I made it out. I made it out of the abuse. I made it out of the tyranny, and the hysteria, and the hypochondria, and the violence, and the disconnection, and the chaotic stone age brutality of my origins.
In your video, this is the closest you get to revelations about yourself, but with respect, Stefan, this is all simply characterization. It’s a non-specific characterization of a bad childhood.
You are obviously under no obligation to reveal your own past, neither what was done to you nor what, in childhood and adolescence, you may have done to others. But if you don’t want to do a “Truth About Stefan” revelation, then you should not have uploaded a video titled The Truth About Stefan Molyneux.
What you did upload with that title would have been more accurately called “Stefan’s myth of Molyneux”.
I have the intelligence, the skill and the verbal fluidity to do the dance that dislodges the demons...
You are certainly doing a dance, my friend.

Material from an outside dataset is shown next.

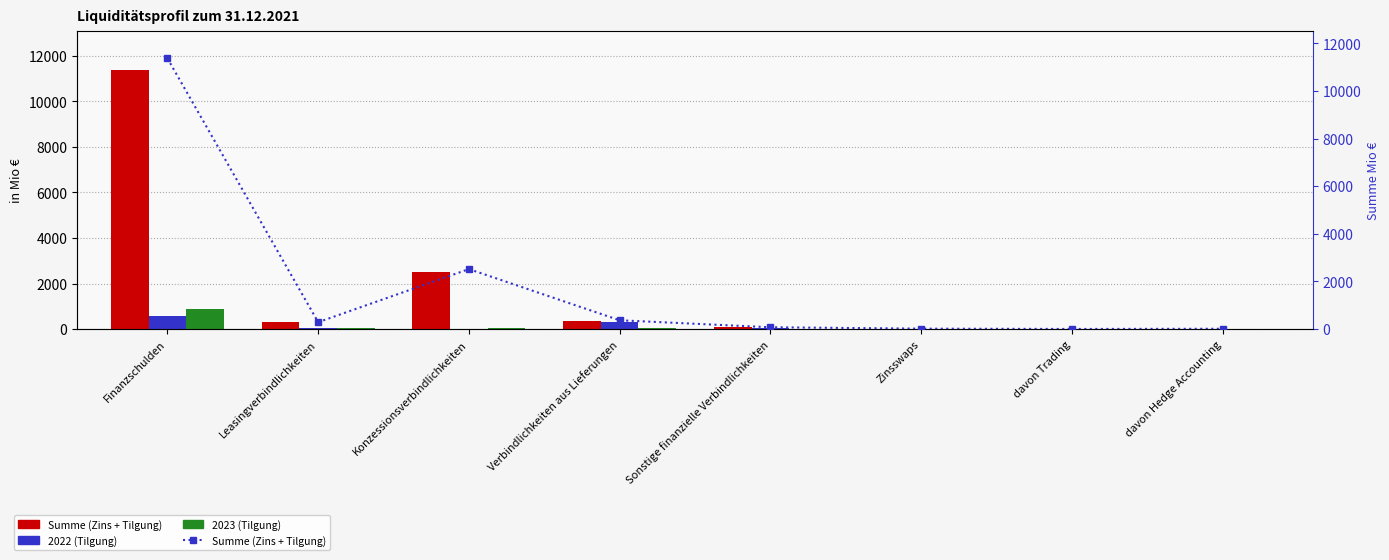

What is the label of the 8th bar from the right?

Finanzschulden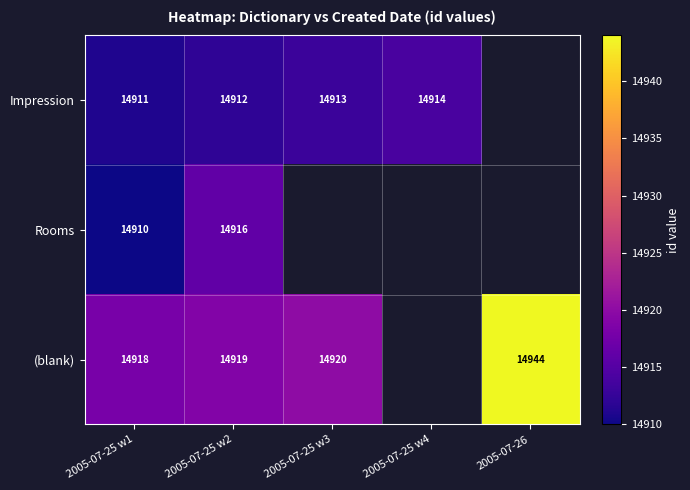

What is the total value across all series at 2005-07-25 w2?

44747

...to yodel the high octaves of truth, below the snow capped mountain, so that the avalanche of bullshit falls and reveals the glowing peaks of personhood, in people.

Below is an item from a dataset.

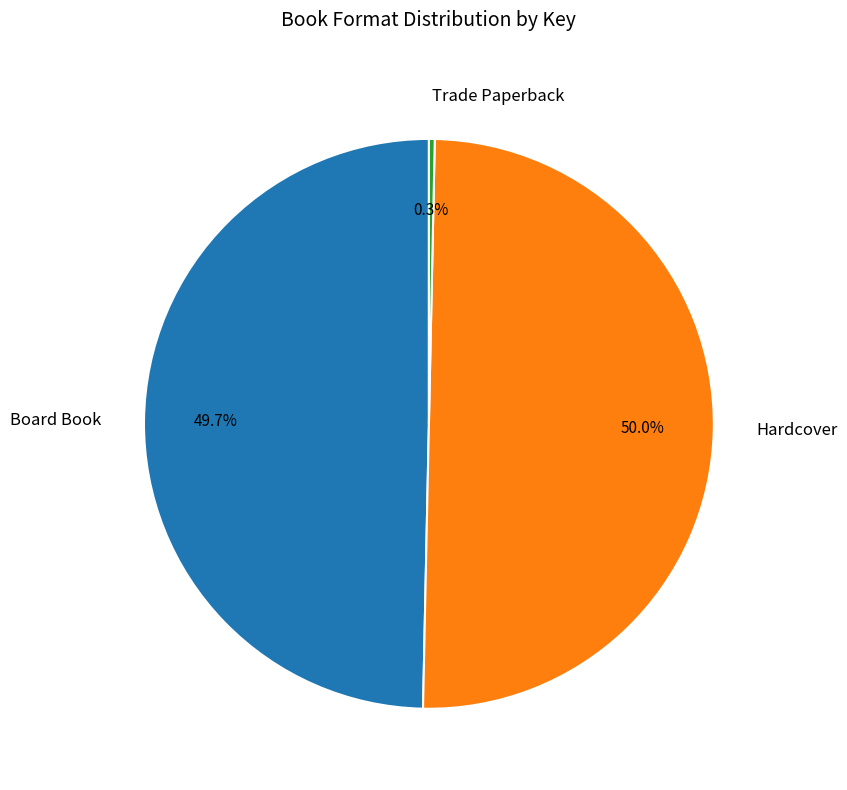

Which slice is the smallest?

Trade Paperback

Holy shit, dude. I’m a fan of using hyperbolic rhetoric too, but damn, – this is a video called “The Truth About Stefan Molyneux.” Are you sure the truth you’re revealing is not one which indicts rather than exalts you? Yes, that has occurred to me, which means it’s occurred to others. Will you demonstrate that this impression is false? I’m not the only one counting on you.
And I felt that the good thing to do, the right thing to do, the responsible thing to do was to go back. To go back, not to drag people, because you cant drag people. Not to push people, because you cant push people. But to go back into the hell I came out of and to invite people to get out.

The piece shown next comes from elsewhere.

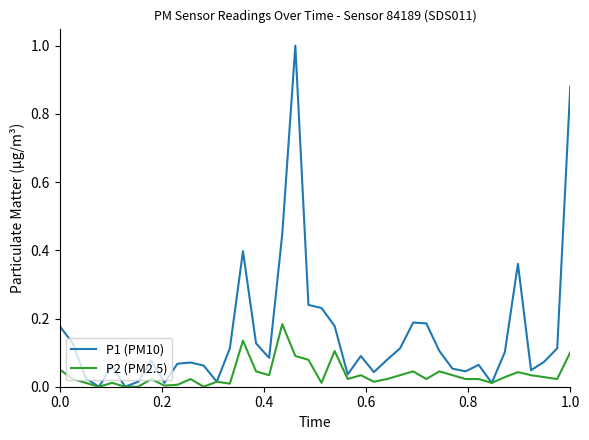

Which series has the widest spread of values?

P1 (PM10)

So, you’re the Bodhisattva. Okay.
You’re returning to Samsara to rescue the rest of us poor benighted bastards. At least, those of us smart enough to run along with you.
And that smile you keep mugging for us is pretty good, but I think Jack Layton’s estate might want it back.
But honestly Stefan, you’re much smarter and more self-aware than this particular “Truth About” would lead a new listener to imagine. You can do better, my friend. You also, I am sure, have big enough balls to recognize an error and to correct it.
Of course, if I’m wrong, I’m sure I will not be the only person to benefit by being shown my mistake.
I hope you will take this criticism in the spirit of friendship that it is intended, and I thank you very much for your kind attention.
Here's my question: What if he can't do it? What if Molyneux's "inner-children" freak out whenever he get's "too real" about certain touchy subjects, and his "inner-guardians" rush to dissociate and clamp down on him before he shares that kind of intimate details with "The Listeners"? What if his "total honesty" is not quite as perfected as he would have people believe? What if he's not quite as "enlightened" as he claims? What if Molyneux himself is wearing his own philosophy like a shell, an excuse to disconnect, or a thin cover for dissociation, and what IS all of that hyperbolic wild-assed metaphor about, anyway? What if it is an avoidance of intimacy and honesty in the guise of advocating for it or possessing it? Does his behavior invalidate the thesis of his book, Real-time Relationships? I don't think it does, per se, but it does call into question claims of enlightenment. Openness, honesty, vulnerability, these are things that take time and work and courage. Anyone can claim to be "more enlightened than thou."
We look at ourselves and at others through the moving keyhole of the present moment, but the shape of our existence is vaster than the present moment. There is a quote from the protagonist of the movie "Fight Club," that is meant to be "cool" and profound: "This is your life, and it is ending, one minute at a time." I say rather, "This is your life and you are creating it one minute at a time. Go live it."